Apalagi setelah membaca tentang cara kerja otak masing-masing individu. Kakak saya (dan juga ibu saya) adalah orang yang menjadikan prestasi sebagai mesin bahagianya. Orang-orang seperti ini senang mencapai sesuatu yang terbaik dan berharap diapresiasi, terutama oleh orang-orang terdekatnya. Sedangkan saya banyak menggunakan otak tengah, alias bisa semuanya tapi tidak jagoan. So, terimalah nasibmu, naaak. Cara kerja saya terbalik, apa pun hasilnya, yang penting progresnya membuat saya bahagia. Jadi menyandingkan kakak saya dalam sisi mana pun, apalagi dengan kacamata orang kebanyakan, tentulah saya kalah di mana-mana. Udah kalah, tidak bahagia pula.
But it doesn't mean I hate her. Wong dia yang ngasuh saya. Saya hanya perlu menerima diri saya apa adanya. Dan berbahagia atas apa pun yang diraih kakak (dan abang-abang) saya.
Bagaimana dengan anak-anak?
Hmm, saya suka bingung sebenarnya. Misalnya: ga mau si bungsu dapat baju lungsuran terus (pengalaman pribadi), tapi baju kakak-kakaknya banyak yang masih bagus (mak irit lah).
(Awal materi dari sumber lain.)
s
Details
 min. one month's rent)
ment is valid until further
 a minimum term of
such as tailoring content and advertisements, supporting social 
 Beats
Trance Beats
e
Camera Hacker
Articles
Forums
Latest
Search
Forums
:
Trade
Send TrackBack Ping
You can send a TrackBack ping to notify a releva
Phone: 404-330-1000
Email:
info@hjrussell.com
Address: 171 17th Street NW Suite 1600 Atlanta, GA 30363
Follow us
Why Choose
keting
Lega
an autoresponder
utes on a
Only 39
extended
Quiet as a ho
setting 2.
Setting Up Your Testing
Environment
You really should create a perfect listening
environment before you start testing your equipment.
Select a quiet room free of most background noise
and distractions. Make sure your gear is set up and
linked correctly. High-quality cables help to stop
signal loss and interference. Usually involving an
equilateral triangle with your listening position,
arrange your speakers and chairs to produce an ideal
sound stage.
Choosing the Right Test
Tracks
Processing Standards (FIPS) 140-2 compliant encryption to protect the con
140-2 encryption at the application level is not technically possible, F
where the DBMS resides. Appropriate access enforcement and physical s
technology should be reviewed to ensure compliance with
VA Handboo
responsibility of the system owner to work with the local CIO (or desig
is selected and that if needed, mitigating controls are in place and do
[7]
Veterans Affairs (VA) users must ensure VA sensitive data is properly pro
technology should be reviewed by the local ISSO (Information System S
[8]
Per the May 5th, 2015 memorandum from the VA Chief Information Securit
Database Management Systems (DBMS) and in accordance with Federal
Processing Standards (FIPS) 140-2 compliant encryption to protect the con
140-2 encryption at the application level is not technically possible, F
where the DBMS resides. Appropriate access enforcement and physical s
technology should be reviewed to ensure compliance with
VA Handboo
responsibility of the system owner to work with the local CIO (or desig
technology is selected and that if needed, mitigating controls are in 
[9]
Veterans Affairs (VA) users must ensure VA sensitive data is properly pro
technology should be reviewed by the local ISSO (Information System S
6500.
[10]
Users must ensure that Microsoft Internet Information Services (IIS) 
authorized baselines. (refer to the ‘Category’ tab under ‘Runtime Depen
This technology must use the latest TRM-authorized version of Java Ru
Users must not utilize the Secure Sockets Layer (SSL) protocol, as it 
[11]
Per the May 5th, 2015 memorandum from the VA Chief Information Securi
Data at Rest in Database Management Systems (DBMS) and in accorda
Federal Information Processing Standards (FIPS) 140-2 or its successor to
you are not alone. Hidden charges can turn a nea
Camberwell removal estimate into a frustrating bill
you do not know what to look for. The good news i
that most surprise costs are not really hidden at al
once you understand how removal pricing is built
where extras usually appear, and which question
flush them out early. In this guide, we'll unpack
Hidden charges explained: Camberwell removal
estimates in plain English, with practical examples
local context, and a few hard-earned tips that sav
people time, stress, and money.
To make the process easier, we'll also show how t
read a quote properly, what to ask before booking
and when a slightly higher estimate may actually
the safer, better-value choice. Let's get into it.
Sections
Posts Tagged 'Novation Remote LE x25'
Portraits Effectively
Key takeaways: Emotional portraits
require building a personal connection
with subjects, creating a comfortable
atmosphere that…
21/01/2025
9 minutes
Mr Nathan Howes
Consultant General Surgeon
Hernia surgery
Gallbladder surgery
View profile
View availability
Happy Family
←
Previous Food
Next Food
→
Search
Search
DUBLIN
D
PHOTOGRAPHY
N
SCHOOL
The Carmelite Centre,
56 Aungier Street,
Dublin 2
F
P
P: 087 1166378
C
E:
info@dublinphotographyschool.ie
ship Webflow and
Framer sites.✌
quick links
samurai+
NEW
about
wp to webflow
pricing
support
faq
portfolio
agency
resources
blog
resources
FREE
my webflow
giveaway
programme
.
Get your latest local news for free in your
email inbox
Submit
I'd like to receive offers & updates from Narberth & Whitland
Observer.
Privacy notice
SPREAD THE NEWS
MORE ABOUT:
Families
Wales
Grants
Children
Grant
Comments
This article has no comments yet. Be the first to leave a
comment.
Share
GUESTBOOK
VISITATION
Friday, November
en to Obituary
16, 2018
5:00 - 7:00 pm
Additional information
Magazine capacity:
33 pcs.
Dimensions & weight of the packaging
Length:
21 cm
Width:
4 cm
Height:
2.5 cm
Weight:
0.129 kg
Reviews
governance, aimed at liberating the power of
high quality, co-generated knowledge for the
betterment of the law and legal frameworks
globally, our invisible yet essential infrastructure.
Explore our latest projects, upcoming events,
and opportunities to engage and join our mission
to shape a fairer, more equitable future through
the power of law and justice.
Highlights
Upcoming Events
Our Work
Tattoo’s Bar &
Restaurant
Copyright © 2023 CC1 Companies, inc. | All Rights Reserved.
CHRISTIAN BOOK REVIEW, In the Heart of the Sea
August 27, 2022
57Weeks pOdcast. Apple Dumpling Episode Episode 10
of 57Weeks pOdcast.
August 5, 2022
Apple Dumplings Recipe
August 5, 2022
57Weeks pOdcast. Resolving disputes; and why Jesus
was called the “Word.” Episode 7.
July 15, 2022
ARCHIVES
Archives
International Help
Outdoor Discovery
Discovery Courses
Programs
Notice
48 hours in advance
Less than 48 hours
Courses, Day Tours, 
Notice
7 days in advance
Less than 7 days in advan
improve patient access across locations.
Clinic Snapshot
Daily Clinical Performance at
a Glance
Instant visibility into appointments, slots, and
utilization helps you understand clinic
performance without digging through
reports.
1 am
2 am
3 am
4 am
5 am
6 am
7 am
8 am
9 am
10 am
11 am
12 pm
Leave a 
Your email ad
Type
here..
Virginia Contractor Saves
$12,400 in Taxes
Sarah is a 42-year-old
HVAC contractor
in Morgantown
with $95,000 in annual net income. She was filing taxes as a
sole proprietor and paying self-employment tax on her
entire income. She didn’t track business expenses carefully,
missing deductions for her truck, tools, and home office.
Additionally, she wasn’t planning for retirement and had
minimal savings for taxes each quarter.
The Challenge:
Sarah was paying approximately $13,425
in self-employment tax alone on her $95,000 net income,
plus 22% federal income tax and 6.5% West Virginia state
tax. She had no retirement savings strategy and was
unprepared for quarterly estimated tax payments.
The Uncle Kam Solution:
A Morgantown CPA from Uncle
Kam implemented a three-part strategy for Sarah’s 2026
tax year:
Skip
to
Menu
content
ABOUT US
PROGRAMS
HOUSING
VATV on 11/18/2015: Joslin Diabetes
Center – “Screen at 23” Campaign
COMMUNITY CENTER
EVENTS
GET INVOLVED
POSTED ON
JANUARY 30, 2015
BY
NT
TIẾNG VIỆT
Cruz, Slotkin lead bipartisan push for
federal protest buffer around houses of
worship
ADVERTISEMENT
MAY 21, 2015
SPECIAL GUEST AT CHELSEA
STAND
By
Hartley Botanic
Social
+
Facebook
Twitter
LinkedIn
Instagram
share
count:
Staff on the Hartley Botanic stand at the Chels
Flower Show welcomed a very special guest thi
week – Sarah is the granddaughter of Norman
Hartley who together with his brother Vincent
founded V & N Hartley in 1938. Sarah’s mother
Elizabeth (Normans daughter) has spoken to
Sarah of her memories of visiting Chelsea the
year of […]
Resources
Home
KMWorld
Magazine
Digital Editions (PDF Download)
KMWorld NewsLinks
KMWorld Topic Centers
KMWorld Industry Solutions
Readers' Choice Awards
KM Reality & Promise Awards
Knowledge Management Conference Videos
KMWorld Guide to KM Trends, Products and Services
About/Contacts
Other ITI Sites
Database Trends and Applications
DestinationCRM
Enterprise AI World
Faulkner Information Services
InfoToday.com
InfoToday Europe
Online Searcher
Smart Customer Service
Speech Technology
Ga pernah membandingkan, tapi anaknya minta disama-samain melulu, kalau ga disamakan dibilang ga adil. Hadooooh. Ini masih mending si bungsu belum bisa ngomong bener.
Saya jarang kasih pujian but I said thank you karena saya merasa semua anak itu terlahir hebat.
Ketika si sulung memberikan hasil ulangannya, yang saya cari letak kesalahannya. Coba ya, Amiiiii ....
Ketika saya tanya, "kok ini bisa salah?"
"Iya, lupa" Jawabnya
"Kok bisa lupa?" Si Ami mulai nyebelin.
"Ya namanya juga orang, emang ga boleh salah?" Nah loh.
Saya pusing deh. Saya sih pasrah lah kalau suatu hari anak3 saya pada komplain tentang berbagai kesalahan saya dalam pengasuhan. Eh, sekarang juga sudah sih. Hehehe .... Namun, dengan segala kekurangan saya, selalu berharap bahwa Tuhan selalu memberi perlindungan dan berkah pada anak-anak saya dan seluruh anak-anak di bumi. Untuk menjadi yang terbaik dari diri mereka, bagaimana pun orangtuanya.
You don't have to be the best, but do your best and be happy.